As we navigate election volatility and really a 2024 that nobody thought we would have I thought you guys might find this article interesting on the state of the overall market:
https://www.cnbc.com/2024/11/04/home...hip-costs.html
Average homebuyer is now 56 years old!
Median age of first time buyers moved up to 38!
And perhaps the most sobering statistic of all 1st time buyers now make up just 24% of the market, an all time low since that metric has been tracked since 1981!
2024 is setting all sorts of housing records in a bad way. Hopefully things get better after the election regardless of outcome.
The rapid appreciation is great if you own a home but makes it so hard for younger people to enter the market.
However, I will repeat this point yet again, there are plenty of affordable homes all around OKC as long as you don't expect to buy an Instagram dream home right out of the gate.
Plenty of good quality homes under 2,000 SF that can easily be renovated over time and most people can do a lot of the work themselves. It just seems very few people are willing to do this and instead want something fully renovated, and for that you are going to pay a lot more than you have to.
No doubt we are very fortunate that prices are still much cheaper here than most major cities so there's still plenty of opportunity. However, with the affordability challenges now we can clearly see the trend is to delay ownership several years or maybe even a decade or more. This of course has significant negative effects on net worth and financial security over time as people avoid buying. I think the average homeowner has something like 40x the net worth of a renter & I bet that gap is growing significantly over the last couple years and looking forward.
I'm glad my wife convinced me to spend a little more and buy a house we could raise a family in, back in 2013. Now we can stay here until the kids are out of the house then downsize and move out of Oklahoma.
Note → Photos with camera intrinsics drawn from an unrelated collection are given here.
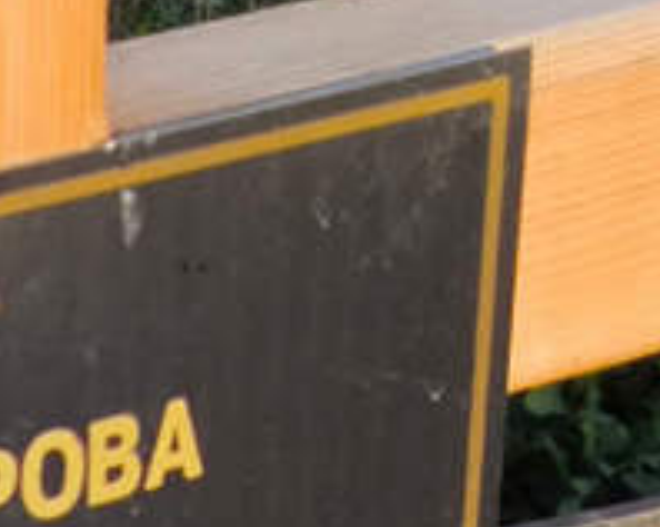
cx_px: -272
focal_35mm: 197
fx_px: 3844
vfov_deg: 7.8
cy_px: 610
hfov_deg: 9.6
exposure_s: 1/877
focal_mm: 4.71
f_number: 1.7
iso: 50
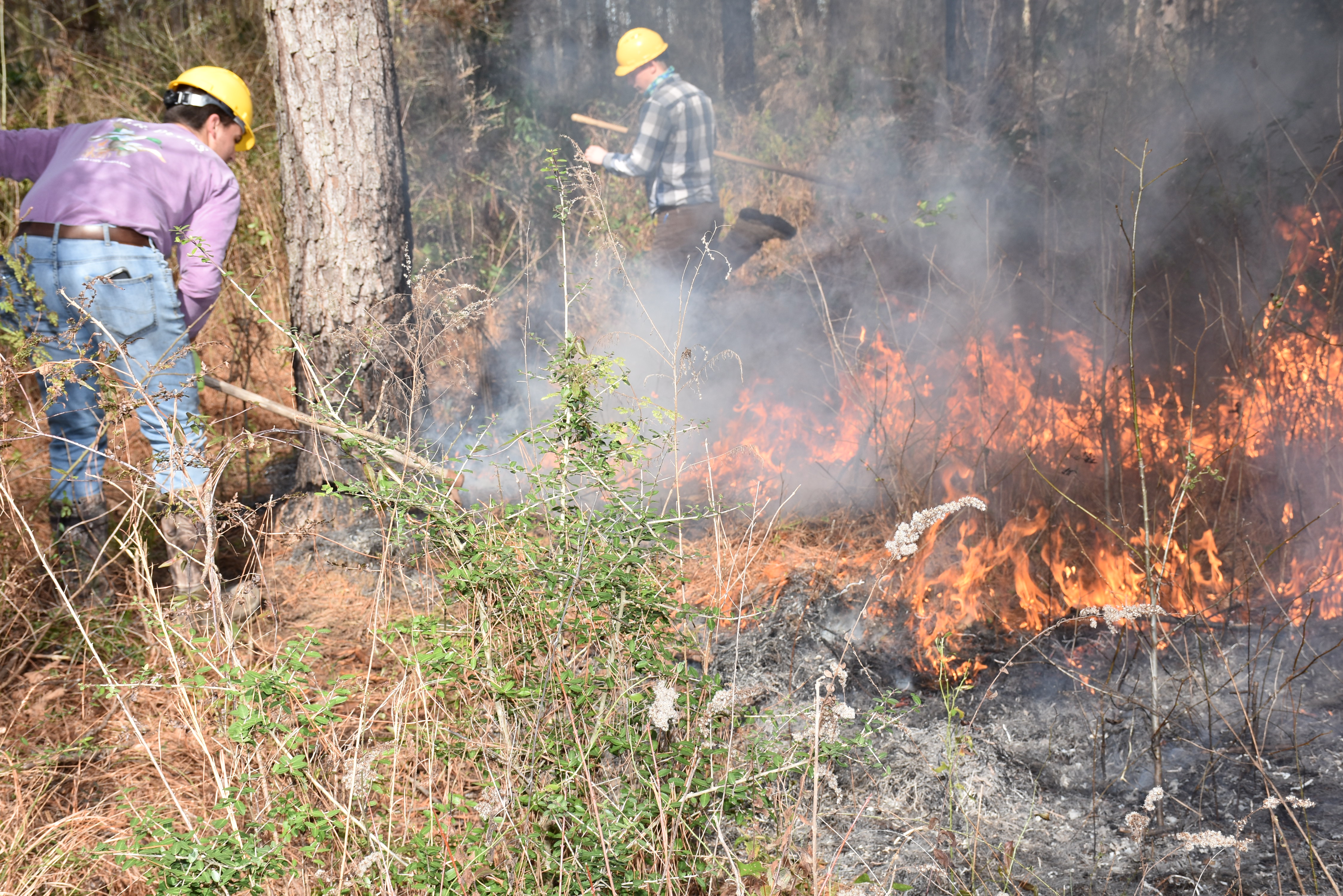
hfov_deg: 33.4
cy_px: 448
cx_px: 672
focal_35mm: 60
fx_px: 2239
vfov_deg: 22.6
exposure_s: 1/250
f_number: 8
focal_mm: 40
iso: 200
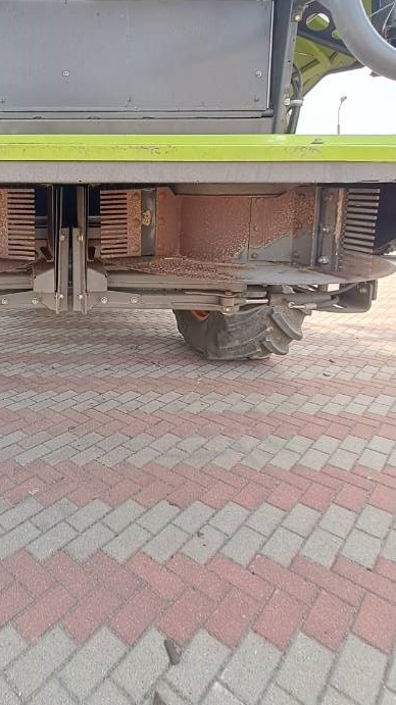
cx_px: 61
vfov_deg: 81.9
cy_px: 255
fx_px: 393
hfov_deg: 49.3
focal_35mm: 21
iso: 40
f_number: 2.2
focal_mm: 1.42
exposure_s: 1/252
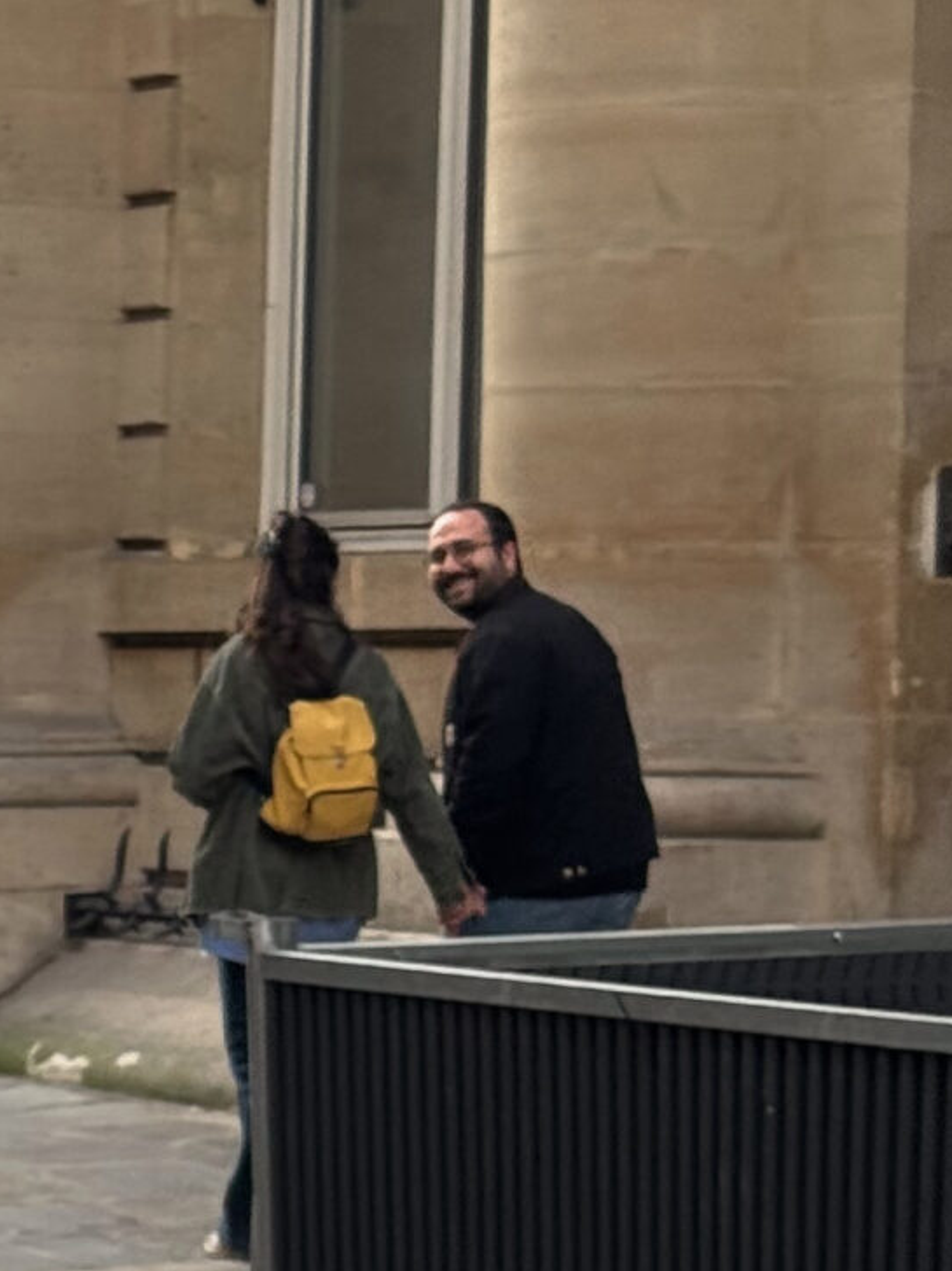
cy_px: 1047
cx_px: -690
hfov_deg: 8.5
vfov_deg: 11.6
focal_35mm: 169
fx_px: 6199
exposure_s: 1/558
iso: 64
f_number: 1.78
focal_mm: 6.76
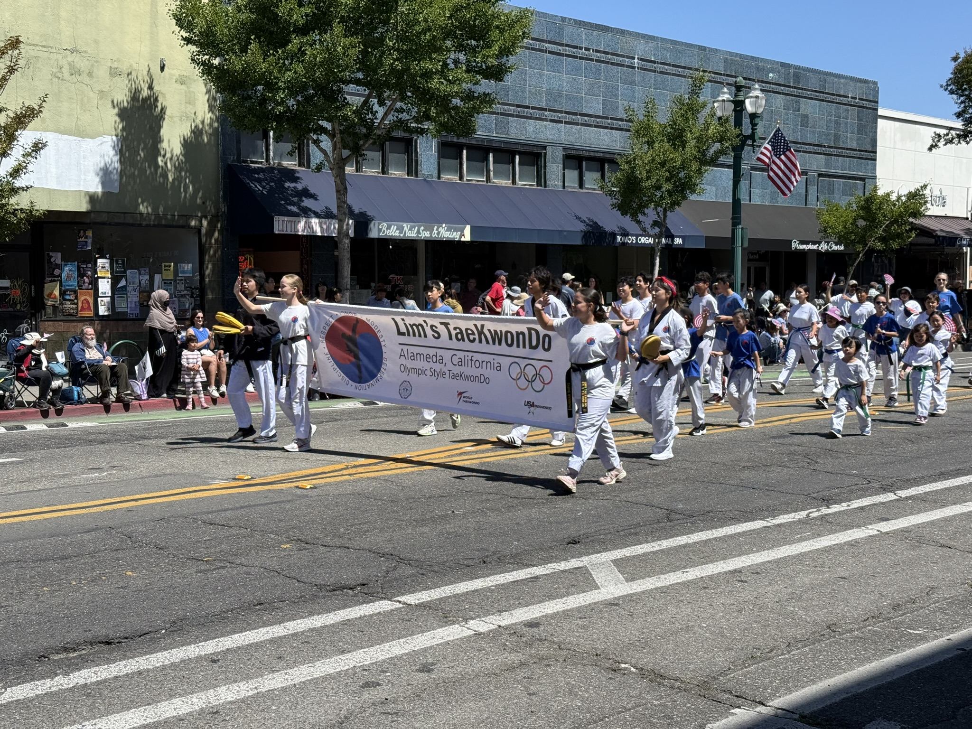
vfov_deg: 30.3
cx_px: 486
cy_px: 364
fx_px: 1348
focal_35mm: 48
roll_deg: +0.0
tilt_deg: -4.2
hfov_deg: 39.7
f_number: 1.78
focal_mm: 6.76
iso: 64
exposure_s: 1/4098
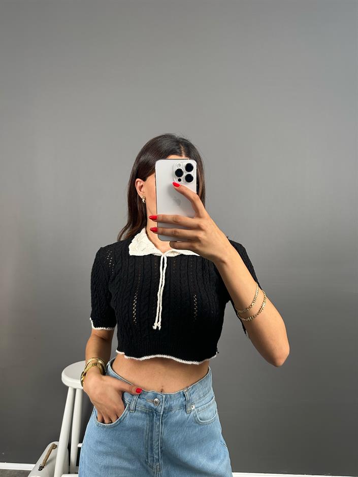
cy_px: 238
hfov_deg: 56.8
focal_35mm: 24
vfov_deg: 71.6
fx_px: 331
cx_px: 179
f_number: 1.78
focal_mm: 6.86
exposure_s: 1/121
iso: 200
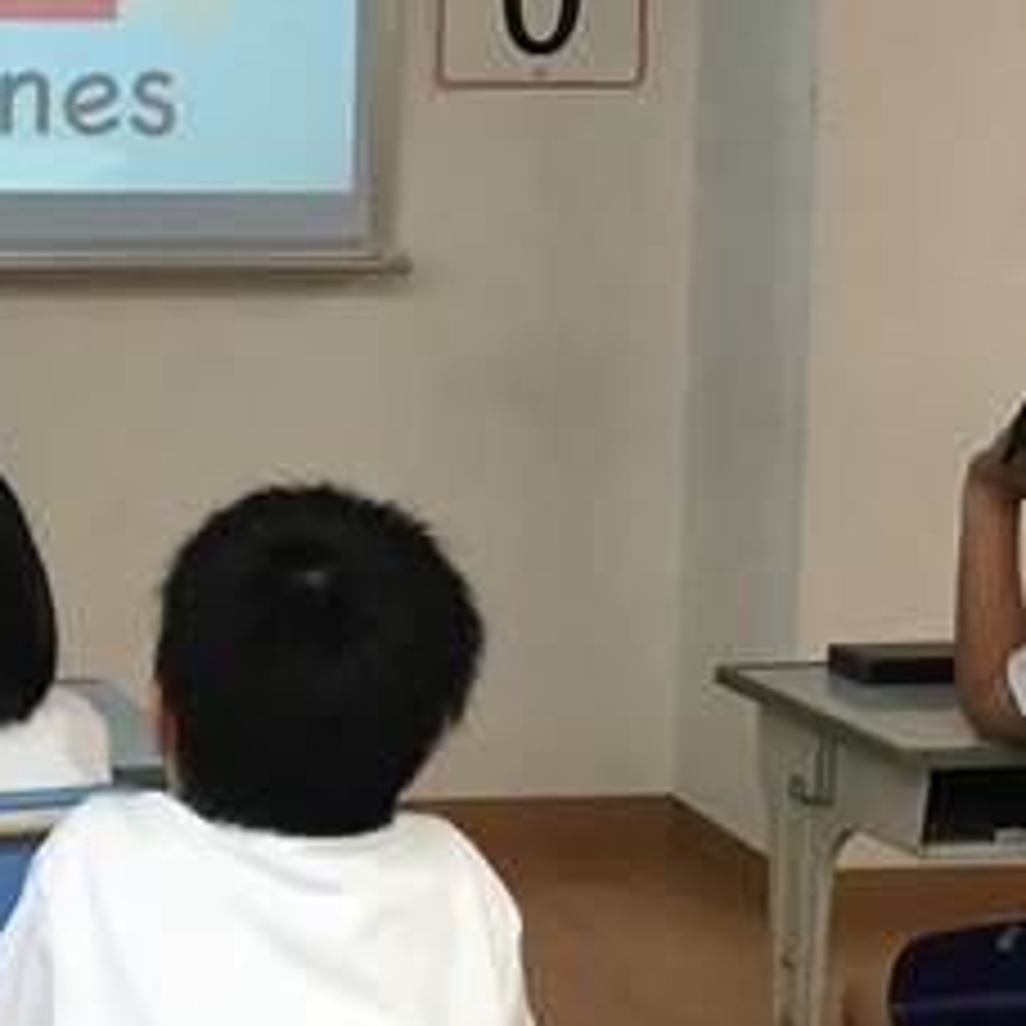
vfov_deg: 14.1
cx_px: -126
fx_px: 4125
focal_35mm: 123
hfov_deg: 13.9
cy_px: 212
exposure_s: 1/30
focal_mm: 3.3
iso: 50
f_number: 2.4
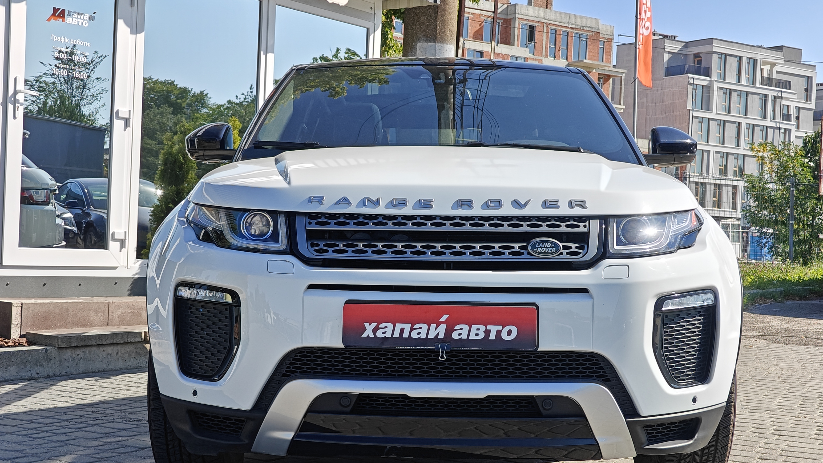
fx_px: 1135
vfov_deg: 23.0
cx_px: 416
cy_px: 273
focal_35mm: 52
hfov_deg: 39.9
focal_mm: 7.08
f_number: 2
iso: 50
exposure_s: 1/1920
I don't think we could afford the house we live in today if it sold for what it is worth now. Been 10 years of slowly upgrading and doing a little bit piece by piece. It has been a great learning experience.
This is exactly what has been going on in California and most larger metros, we're just late to the party because our housing costs have been so much lower.
What I always tell people is this: you have to enter the market, because it's only going to go up and owning will become increasingly difficult.
I broke down and did this in California after living there over 10 years. I hated the prices and didn't want to leave the beach, but while I was on the sidelines, things were getting worse right before my eyes.
I would look and then get completely depressed: the homes were super expensive, nowhere near the water, and far below my previous standards. I had to finally shift my expectations and I ended up buying a house in Thousand Oaks, which is pretty far out by L.A. standards, and it needed a lot of work. I literally moved from a bluff-top dream home in Malibu (which was just a rental) into a place with bad carpet, a cheap kitchen, and popcorn ceilings.
I cried like a baby and had enormous buyer's remorse.
But then I settled in, had a great view atop a hill, could walk to a small college that had a fantastic swim complex and workout facilities, had nearly unlimited open space right outside my door, and discovered T.O. was an incredibly nice place to live.
Over the 13 years I was there, I remodeled the entire place inside and out and did a ton of the work myself, like replacing all the interior doors, all the flooring, all the casings and baseboards, scraping ceilings, painting, landscaping, etc.
That house tripled in value in that time and by the time I left, I cried just as hard as when I left Malibu.
With a little creativity and elbow grease, you can have a really nice home in OKC that is affordable to almost everyone.